Ist für Dich die Stichlänger denn so in Ordnung? Das ist immer das wichtigste, dass es Dir selber gefällt. Im Laufe der Zeit und mit der Übung wird sich das wahrscheinlich sowieso noch ändern, jedenfalls ist das nach meiner Erfahrung so. Vielleicht kannst Du noch ganz besonders darauf achten, dass die Stiche möglichst regelmäßig lang sind.
Ich denke, dass die Abstände in Ordnung sind, wenn irgendwo mal 11 cm zwischen den Mustern sind, wird der Quilt bzw. das Vlies nicht gleich auseinander fallen.
Du kannst beim Quilten am Ende einer Naht bis zur nächsten "tauchen" und musst nicht immer gleich einen neuen Faden anfangen. Das bedeutet, dass Du den ersten Fühler der Libelle quiltest und dann mit der Nadel unter dem Oberstoff im Vlies bis zum nächsten Fühler "durchtauchst". Dort kommt die Nadel dann wieder an die Oberfläche und Du quiltest den zweiten Fühler. Zu Beachten ist dabei, dass die Nadel wirklich nicht auf der Rückseite rauskommt wie sie es ja beim quilten soll! Sie wandern innen im Quilt und somit gibt es auf der Rückseite keinen Spannfaden. Faustregel für den maximalen Abstand, wenn man diese Methode anwendet: die zu quiltenden Linien sollten nicht länger als 2 Nadellängen voneinander entfernt sein. Einmal kann man zwischendurch wieder hochkommen und wieder eintauchen.

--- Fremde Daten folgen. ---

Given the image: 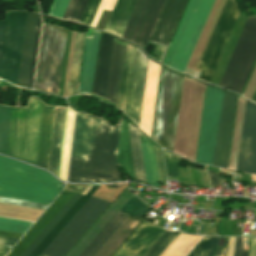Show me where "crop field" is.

Das Ende des Fadens vernähst Du so, wie Du den Anfang gemacht hast. Irgendwie macht das jeder mit den Knoten anders, ich mache es so: wenn der Faden zuende ist, also noch ca 5 cm übrig sind, mache ich drei kleine Knoten nebeneinander , der erste relativ dicht am Stoff und die nächsten daneben. Wird die Linien noch weitergequiltet, steche ich die Nadel dann an der Stelle ein, wo der Faden rauskommt und ziehe die Knoten vorsichtig unter den Oberstoff ins Vlies. Mit dem neuen Faden fange ich dann genau an der Stelle wieder an zu quilten. Wenn der Faden vernäht wird, weil das Muster fertig ist und man vielleicht noch eine kleine Lücke hat, die für einen Quiltstich nicht mehr reicht, dann mache ich sowas wie einen "gemogelten" Quiltstich, um die Linie zu beenden. Ich steche die Nadel also nicht an der Stelle ein, wo der Faden rauskommt, sondern ein Stück weiter. Das sieht dann auf dem Top aus wie ein Quiltstich, auf der Rückseite ist aber nichts zu sehen. Wieder die Knoten reinziehen und Faden abschneiden. Vorsicht: nicht in den Stoff schneiden! Du kannst auch ein kleines Stück Faden hängenlassen und das dann unter den Oberstoff ziehen. Dazu sticht man mit der Nadelspitze unter den Oberstoff, "angelt" dort nach den vernähten Faden und zieht ihn unter den Stoff.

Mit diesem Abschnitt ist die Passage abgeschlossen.